The landmass seemed lit by it, end to end. The sky recoiled. All hint of sunrise was put out.
Black and red the turmoil now, and through the upsurge, silver snakes that twisted, wreathing the stormclouds, clutching, strangling them, never letting them go.
The submarine volcano, brother or child of countless others located far from shore, south and west, the mountains of fire which had given those oceans their legends of Hell: Its frenzy was flame against flame, so the water, running into it, was gulped and burned away. Steam and magma, liquid rock, salt and boiling smoke, gushed a quarter of a mile into the atmosphere. The volcano raped the sky. The sea churned, caught between waves of moving earth and fire. The sea fell in upon itself, and, repulsed by the phallus of Aarl, turned back for land.
• • •
Sixteen years of age, Tarla, her clothes torn, her face freshly painted with dirt, sobbing, framed in the upper window of a room that had no longer any actual walls; Tarla with dead women heaped around her on the cushions and the wreckage, saw—across the flattened chaos of ten thoroughfares, a market, a descending terrace that finished in midair—saw Rorn come out of the sea. Or thought she did.
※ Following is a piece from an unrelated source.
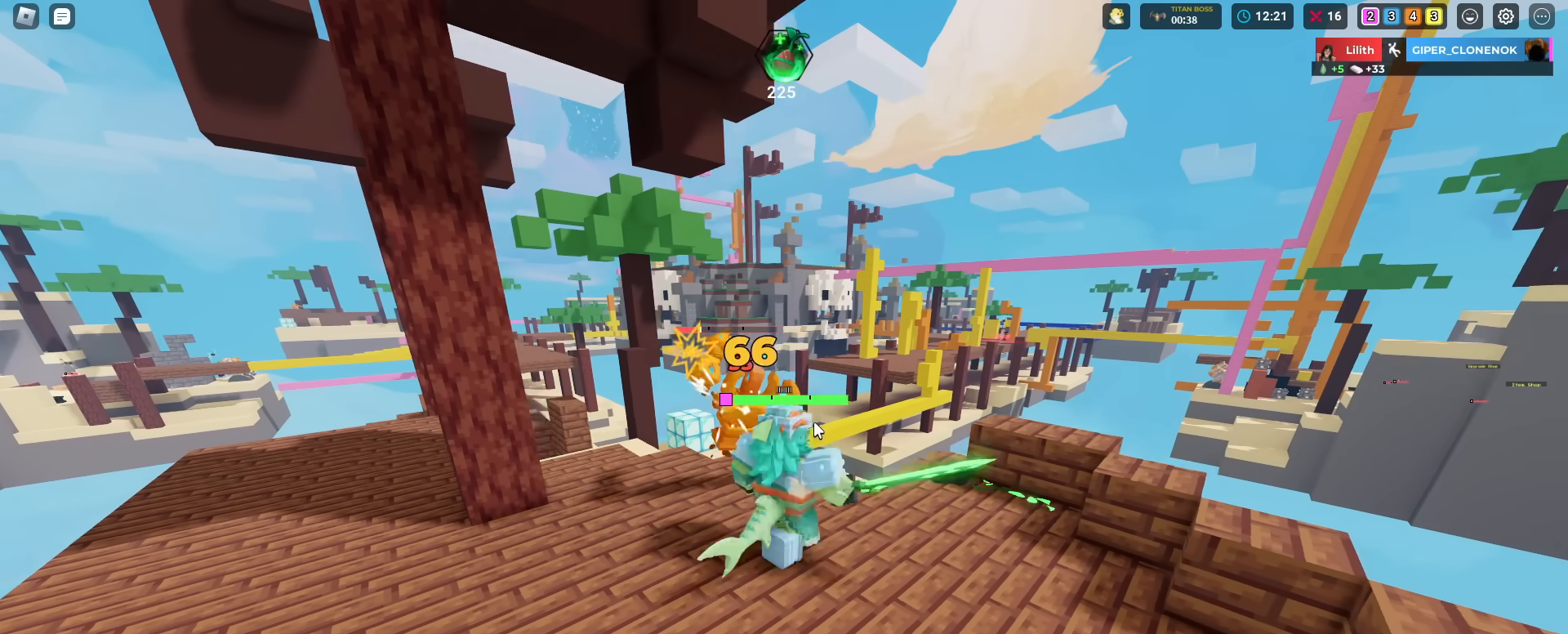
{"keys": ["s", "shift"], "mouse": ["left", "right"], "mouse_move": "still", "events": [[50, "mouse_left", "down"], [100, "a", "up"], [200, "a", "down"], [200, "mouse_left", "up"], [233, "a", "up"], [233, "d", "down"], [233, "mouse_left", "down"], [283, "d", "up"], [333, "mouse_left", "up"], [384, "a", "down"], [434, "a", "up"], [434, "mouse_left", "down"], [484, "s", "down"]]}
The towering fire-cloud with its lightning coils of white serpents coming and going, that made no sense to her. Nor had the earthquake done so. It was a nightmare, although she could not surface from it. Only an hour ago, she had been arguing for the hopes of a hypothetical embryo, lodged in her womb by some Corhlan wanderer— Now, those ideas had vanished. She clung to the window-shape. She sobbed, and the red sky heaved and fissured.
Then, Rorn came up from the depths.
He had no form, as in the myths he did. No, he was only water. It piled up on itself, scaling into the sky until the sky was gone. It hid the mountain even, and the mountain’s fiery light. The world turned black. Yet the water glowed. It gleamed like bales of silk, up there, stretching to the roof of eternity.
In wonder, the girl had stopped crying. To cry had no meaning.
One moment the ocean was a glittering sheet on its side, distant, unbelievable, and real, and then you saw, too, t
he curling creamy head of it, pleating over, the breaker, two hundred feet high—
It looked utterly gentle, so smooth now was its passage. And gently, tenderly, it smoothed down the granite palisade of the harbor, the last fifty-foot standing stones. As it came, it drew up the galleys and the merchantmen, the turrets, the basalt slipway itself, in one cupped hand skillful and sure as a mother’s—
Tarla saw all things, whole or in portions, gathered to the sky. The needles of a fine spray pierced her face. The breath of Rorn rushed in her mouth, her lungs, as she opened them to call aloud. Then countless tons of water, the tidal wave, combed in across the shore, the street, the city, and her little protest, and silenced every one.
• • •
When the ground moved, men fell down as at a magician’s mantra in some theatrical comedy. When the ground moved a second time, they fell a second time. Here and there a tree uprooted, leaving behind a perfect impression in the soil. Stones shook out of tombsides, and fifty feet away a lamped statue was smashed in bits, and set the shrubbery in flames.
Farther off, the city had fared much worse. A smother of particles and smokes hazed up from it directly, obscuring and heightening the chaos. Otherwise only noise came out. It rumbled and moaned, and bells jangled—there was a long bass roaring that did not properly end, but seemed to go round and round in circles in the hollow shell of the earth.
Then the gout of bloody matter exploded like a lanced abscess on the horizon of the sea.
As the world flashed red, then darkened to a reborn night, having the clue, even those who had begun to flounder down toward the mass of the ravaged city—checked.
Not one of them had said a coherent sentence all this while. With blasphemies and oaths, pleas and wordless expletives, or total silence, so they had greeted the advent. The Shalian priests, who had scrambled out of the tomb for fear it would come down on them, had done no better than the unenlightened soldiery, the cursing stone-worshiper from Corhl, the Lydian Swordsman fighting, as he usually fought for life, without comment.